By Jade Bonus
So it’s mid-February and we are up to our collective knees (or flailing on our arses) in snow and ice – brilliant. It’s not surprising that in the tail end of these cold, cold months that quite a few of us will be suffering a bit of the old Seasonal Affective Disorder (SAD – the most appropriate acronym ever). Whilst it is tempting to ball oneself up into a thumb-sucking mess until April, by following these handy suggestions can go a long way in making the winter blues your beatch.
Say ‘Yes’ more than ‘No’
As a natural born hermit myself, I too well understand how hard it can be to leave the house once you are settled in on a cold night, but if you get an invitation – take it! Saying ‘Yes’ no matter how hard it seems holds infinite rewards. I have been bar hopping in Mutsu, seeing exhibitions in Aomori city, singing AC/DC in Hachinohe and playing pool in Towada – all with awesome people just because I said ‘Yes’ – this could be you! Make it happen.
Look after yourself
When the trip to the supermarket is one long slide on an ice bar, healthy eating can somewhat justifiably go by the wayside (and frankly, the odd cup noodle isn’t going to kill you, probably). That said, adding up several weeks or months of this is going to see you vitamin deficient, lethargic and crapulent, not to mention pretty depressed (because healthy food has vitamins and stuff we need, yo). So head to the supa load up on veggies, fruit and proteins and cook a bunch of healthy stuff you can freeze so you don’t have to go out again for a while. Aside from the fact this will save you a bundle of cash (which is always useful), you’ll feel spectacular which is always nifty. Also, and I don’t want to sound like the biggest killjoy ever, but watch your alcohol intake. Remember alcohol is a depressant, so if on the cold nights making love to a bottle of your favourite tipple is becoming a habit, there’s a good chance it’s making you sad as hell (lovers often do that) so keep it clean as best you can.

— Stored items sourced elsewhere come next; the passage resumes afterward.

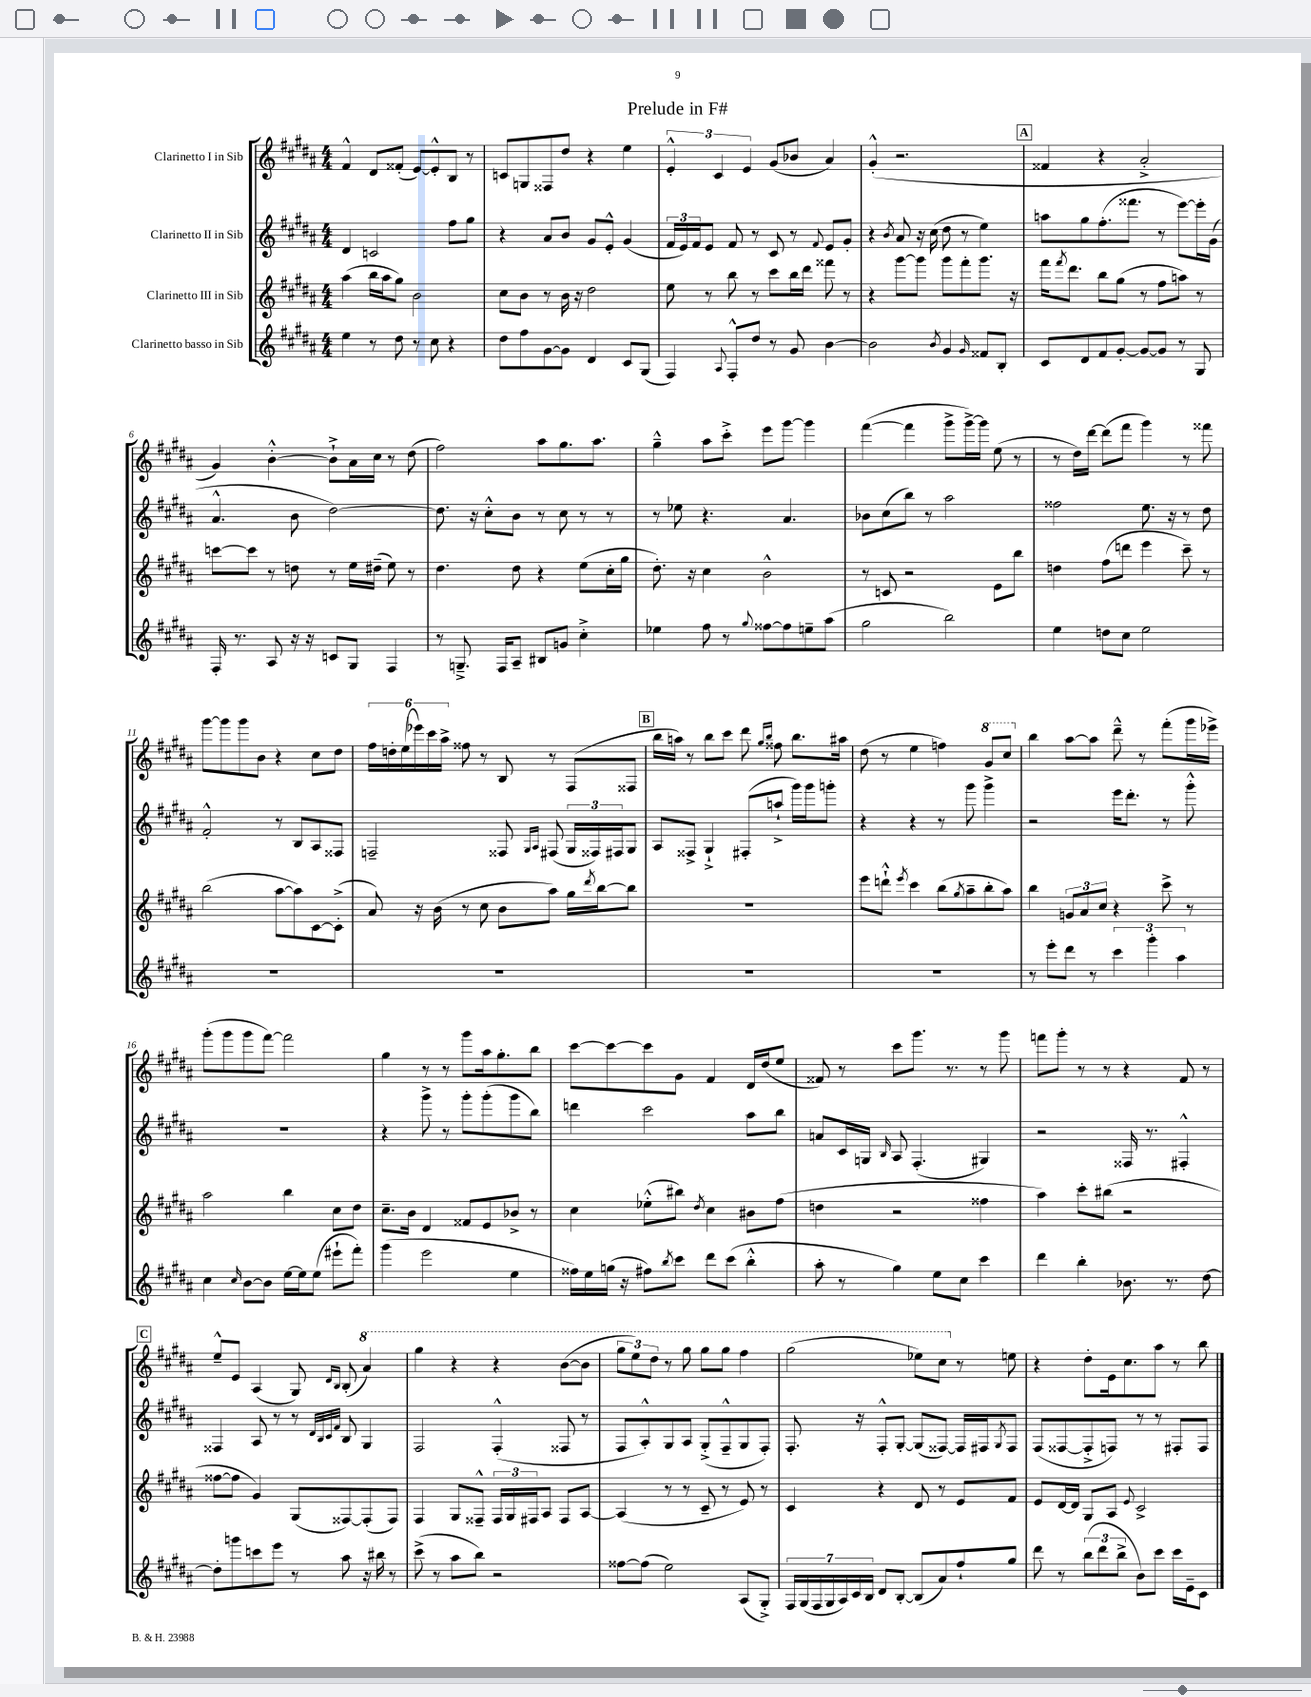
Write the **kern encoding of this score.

**kern	**kern	**kern	**kern
*staff4	*staff3	*staff2	*staff1
*clefG2	*clefG2	*clefG2	*clefG2
*k[f#c#g#d#a#]	*k[f#c#g#d#a#]	*k[f#c#g#d#a#]	*k[f#c#g#d#a#]
*M4/4	*M4/4	*M4/4	*M4/4
4ee	(4aa#	4d#	4f#^^
8r	16bb	2c	8d#
.	16aa#	.	.
8dd#	8gg#)	.	(8f##'
8r	2b	.	[8e)
8cc#	.	.	8e'^^]
4r	.	8ff#	8B
.	.	8gg#	8r
=	=	=	=
8dd#	8cc#	4r	8c
8ff#	8b	.	8G
[8g#	8r	8a#	8F##
8g#]	16b	8b	8dd#
.	16r	.	.
4d#	2dd#	8g#	4r
.	.	8e'^^	.
8c#	.	(4g#	4ee
(8G#	.	.	.
=	=	=	=
4F#)	8ee	24f#	6e'^^
.	.	24e)	.
.	.	24f#	.
.	8r	8e	.
.	.	.	6c#
8qqA#	.	.	.
8F#'^^	8bb	8f#	.
.	.	.	6e
8dd#	8r	8r	.
8r	8ccc#	8c#	(8g#
8g#	16bb	8r	8b-
.	16ddd#	.	.
.	.	8qqf#	.
[4b	8fff##	8e	4a#)
.	8r	8g#'	.
=	=	=	=
2b]	4r	4r	(4g#'^^
.	.	8qb	.
.	[8ggg#	8a#	2.r
.	8ggg#]	16r	.
.	.	(16cc#	.
8qb	.	.	.
4g#	8ggg#	8dd#	.
.	8fff#'	8r	.
16qqg#	.	.	.
8f##	8.ggg#	4ee)	.
8B'	.	.	.
.	16r	.	.
=	=	=	=
8c#	16fff#	8aa	4f##
.	8qfff#	.	.
.	8.ddd#	.	.
8d#	.	8gg#	.
8f#	8bb	(8.ff#'	4r
[8g#'	(8gg#	.	.
.	.	8.fff##	.
8g#_	8r	.	2a#'^
8g#]	8ff#	8r	.
8r	8aa)	[8eee)	.
8G#	8r	16eee']	.
.	.	(16g#	.
=	=	=	=
16F#'	[8ccc	4.a#^^	4g#)
8.r	.	.	.
.	8ccc]	.	.
8A#	8r	.	[4b'^^
16r	8dd	8b	.
16r	.	.	.
8c	8r	[2dd#)	8b`^]
8G#	16ee	.	16a#
.	(16dd#~	.	16cc#
4F#	8ee)	.	8r
.	8r	.	(8dd#
=	=	=	=
8r	4.dd#	8.dd#]	2ff#)
8.G~^	.	.	.
.	.	16r	.
.	.	8cc#'^^	.
16F#	.	.	.
8A#~	8dd#	8b	.
8B#	4r	8r	8aa#
8g	.	8cc#	8.gg#
4cc#'^	(8ee	8r	.
.	.	.	8.aa#
.	16cc#'	8r	.
.	16gg#	.	.
=	=	=	=
4ee-	8.dd#')	8r	4gg#~^^
.	.	8ee-	.
.	16r	.	.
8ff#	4cc#	4.r	8aa#
8r	.	.	8ccc#'^
8qqgg#	.	.	.
[8ff##	2b^^	.	8eee
8ff##]	.	4.a#	[8ggg#
8ee~	.	.	4ggg#]
(8aa#	.	.	.
=	=	=	=
2gg#	8r	8b-	([4fff#
.	8c	(8cc#	.
.	2r	8bb)	4fff#]
.	.	8r	.
2bb)	.	2aa#	8ggg#^
.	.	.	[16ggg#^)
.	.	.	16ggg#]
.	8e	.	(8ee
.	8bb	.	8r
=	=	=	=
4ee	4dd	2ff##	8r
.	.	.	16dd#)
.	.	.	[16ddd#
8dd	(8ff#	.	(8ddd#]
8cc#	8ddd	.	8fff#
2ee	4eee	8.ee	4ggg#)
.	.	16r	.
.	8ccc#~)	8r	8r
.	8r	8dd#	8fff##
=	=	=	=
1r	(2bb	2f#'^^	[8ggg#
.	.	.	8ggg#]
.	.	.	8ggg#
.	.	.	8b
.	[8aa#	8r	4r
.	8aa#])	8B	.
.	[8c#	8A#	8cc#
.	(8c#'^]	8F##	8dd#
=	=	=	=
1r	8a#)	2F~	24ff#
.	.	.	24dd'
.	.	.	(24ee
.	16r	.	24eee-)
.	.	.	24ccc#
.	(16b	.	.
.	.	.	24aa#^
.	8r	.	8ff##
.	8cc#	.	8r
.	8b	8F##	8B
.	.	16qqG#	.
.	.	16qqA#	.
.	8aa#)	(8F#	8r
.	16gg#	24G#	(8F#
.	.	24F##)	.
.	8qddd#	.	.
.	[16bb	.	.
.	.	24F#	.
.	8bb]	8G#	8F##
=	=	=	=
1r	1r	8A#	16bb
.	.	.	16aa)
.	.	8F##^	8r
.	.	4G#`^	8bb
.	.	.	8ccc#
.	.	(8F#'	8ddd#
.	.	.	16qqgg#
.	.	.	16qqbb
.	.	8aa`^	8ff##
.	.	16ggg#)	8.bb
.	.	16ggg#	.
.	.	8ggg'	.
.	.	.	16aa#
=	=	=	=
1r	8eee	4r	(8dd#
.	8ddd`^^	.	8r
.	8qeee	.	.
.	4ccc#	4r	4ee
.	(8bb	8r	4ff)
.	8qgg#	.	.
.	8aa#~	8ggg#	.
.	8bb'	4ggg#^	8gg#
.	8aa#)	.	8ccc#
=	=	=	=
8r	4bb	2r	4bb
8eee'	.	.	.
8ddd#	12g	.	[8aa#
.	12a#	.	.
8r	.	.	8aa#]
.	12cc#	.	.
6ccc#	4r	16eee	8ddd#~^^
.	.	8.ddd#'	.
.	.	.	8r
6ggg#'	.	.	.
.	8ccc#^	8r	(8fff#'
6aa#	.	.	.
.	8r	8ggg#'^^	16ggg#
.	.	.	16eee-^)
=	=	=	=
4cc#	2aa#	1r	(8ggg#'
.	.	.	8ggg#
16qqcc#	.	.	.
[8b	.	.	8ggg#
8b]	.	.	[8fff#)
[16ee	4bb	.	2fff#]
16ee]	.	.	.
(8ee	.	.	.
8eee#`	8cc#	.	.
8fff#')	8dd#	.	.
=	=	=	=
(4ggg#	8.cc#~	4r	4gg#
.	16b	.	.
2eee	4d#	8ggg#^	8r
.	.	8r	8r
.	8f##	8ggg#'	8ggg#
.	8e	(8ggg#'	16aa#
.	.	.	8.gg#'
4ee	8b-^	8ggg#	.
.	8r	8bb)	8bb
=	=	=	=
16ff##)	4cc#	4ddd	[8ccc#
16ee	.	.	.
(16gg	.	.	8ccc#_
16r	.	.	.
8ff#)	(8ee-'^^	2ccc#	8ccc#]
8qbb	.	.	.
8ccc#	8bb#)	.	8g#
.	8qdd#	.	.
8ddd#	4cc#	.	4f#
(8ccc#	.	.	.
4bb'^^	8b#	8aa#	16d#
.	.	.	(16dd#
.	(8ff#	8bb	8ee
=	=	=	=
8aa#'	4dd	8a	8f##)
8r	.	16c#	8r
.	.	16G	.
.	.	16qqB	.
4gg#)	2r	8A#	8ccc#
.	.	(4.F#'	8.ggg#
8ee	.	.	.
.	.	.	8.r
8cc#	.	.	.
4ccc#	4ff##	4G#)	8r
.	.	.	8ggg#
=	=	=	=
4ddd#	4aa#)	2r	8fff
.	.	.	8ggg#'
4bb'	8ccc#'	.	8r
.	(8bb#	.	8r
8.b-	2r	16F##	4r
.	.	8.r	.
8.r	.	.	.
.	.	4F#'^^	8f#
[8dd#	.	.	8r
=	=	=	=
8dd#']	[8ff##	4F##	8ee~^^
8ggg	8ff##]	.	8e
8ccc	4g#)	8A#	(4A#
8eee	.	8r	.
8r	(8G#	8r	8G#)
.	.	32qqd#	.
.	.	32qqB	.
.	.	32qqc#	16qqd#
.	.	32qqf#	16qqB
8aa#	[8F##)	8B	(8B'
16r	(8F##']	4G#	4aa#)
16bb#	.	.	.
8r	8F##)	.	.
=	=	=	=
(8ccc#^	4F#	2F#	4ggg#
8r	.	.	.
8aa#	8G#	.	4r
8bb)	8F##~^^	.	.
2r	24F##	(4F#'^^	4r
.	24G#	.	.
.	24F#	.	.
.	8A#	.	.
.	8F#	8F##	([8bb
.	[8A#	8r	8bb]
=	=	=	=
[8ff##	(4A#]	8F#	12ggg#
.	.	.	12eee)
(8ff##]	.	8A#'^^)	.
.	.	.	12ddd#
2ee)	8r	8G#	8r
.	8r	8A#	8ggg#
.	8c#~	(8G#'^	8ggg#
.	8r	8F#~^^	8ggg#
(8A#	8e)	8G#	4fff#
8G#'^)	8r	8F#')	.
=	=	=	=
28F#	4c#	8.F#'	(2ggg#
(28G#	.	.	.
28F#	.	.	.
28G#	.	.	.
28A#)	.	.	.
28c#	.	.	.
.	.	16r	.
28B	.	.	.
8d#	4r	8F#'^^	.
[8B'	.	[8G#'	.
(8B]	8d#	(8G#]	8eee-)
8a#)	8r	[8F##)	8ccc#
8ff#`	8e	16F##]	8r
.	.	16F#	.
.	.	8qG#	.
8gg#	8f#	8F#	8ee
=	=	=	=
8ddd#	8e	(8F#	4r
8r	[16d#	[8F##	.
.	16d#]	.	.
(12bb	8G#	8F##'^]	8dd#'
12ddd#	.	.	.
.	8A#	8F)	16e
12bb^	.	.	.
.	.	.	8.cc#
.	8qqe	.	.
8b)	2c#^	8r	.
8ccc#	.	8r	8aa#
16ccc#	.	8F#'	8r
16e~	.	.	.
8c#	.	8F#	8bb
==	==	==	==
*-	*-	*-	*-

Get some endorphins up in ya
Endorphins, nature’s legal high and, even better, produced in our own bodies! Nice work there, biology. Endorphins are released when we get our blood pumping and our gland sweating so hit the gym if you can; if not, work out at home. Get some fresh air to go with your endorphins and go for a walk (because going outside is telling nature that it ain’t beat you yet!) or dance in your lounge room – anything goes really – just get that blood moving!
Chill on it
If you are anything like me (and I hope you are not), my first Aomori winter has caused a lot of anxiety. From the worries of driving on ice, potentially freezing pipes, non-working hot water heaters to the constant fear that the kerosene is going to run out at the most inopportune moment – all of these factors can have one zinging at a seriously high vibration, which in the long run sucks for both your central nervous system and psyche. To keep the adrenaline in check hit up a bit of yoga or meditation to get your calm back on. If there are no classes where you are or you lack the resources readily at hand, do what I do and hit up YouTube (because it’s free and free is always good) to find something that works for you.
Get out of town
Even if it’s just to the next town a change is as good as a holiday (although a holiday is better so if you can wangle the nenkyu, do that). As much as we love our locales, seeing something new (even if it too is covered in snow) is a great way to beat the doledrums. If you don’t want to drive (and I don’t blame you), do what I do and exploit the local public transport system – sure, the buses and trains don’t run that often but even the act of trying to go somewhere can be transformative. Get your boots on!
Finally, revel in the good things about winter
Let’s list them off. Sitting under the kotatsu watching a whole season of RuPaul’s Drag Race or catching up on all those episodes of Breaking Bad you’ve been hoarding because going outside is a fool’s business. Spending an entire day cooking a stew because you can and nothing else if going to ever taste better and your house is never going to smell so awesome. Reading a really, really long book. Hitting up the local (or not so local) onsen to infuse scalding heat to your body. Letting your personal grooming slide because no one is going to see your excess body hair under three layers of thermal underwear, your scarf or your beanie. These are all good things and now you have the perfect excuse to enjoy them! Brilliant!
And remember… like all things… winter too will pass…until December.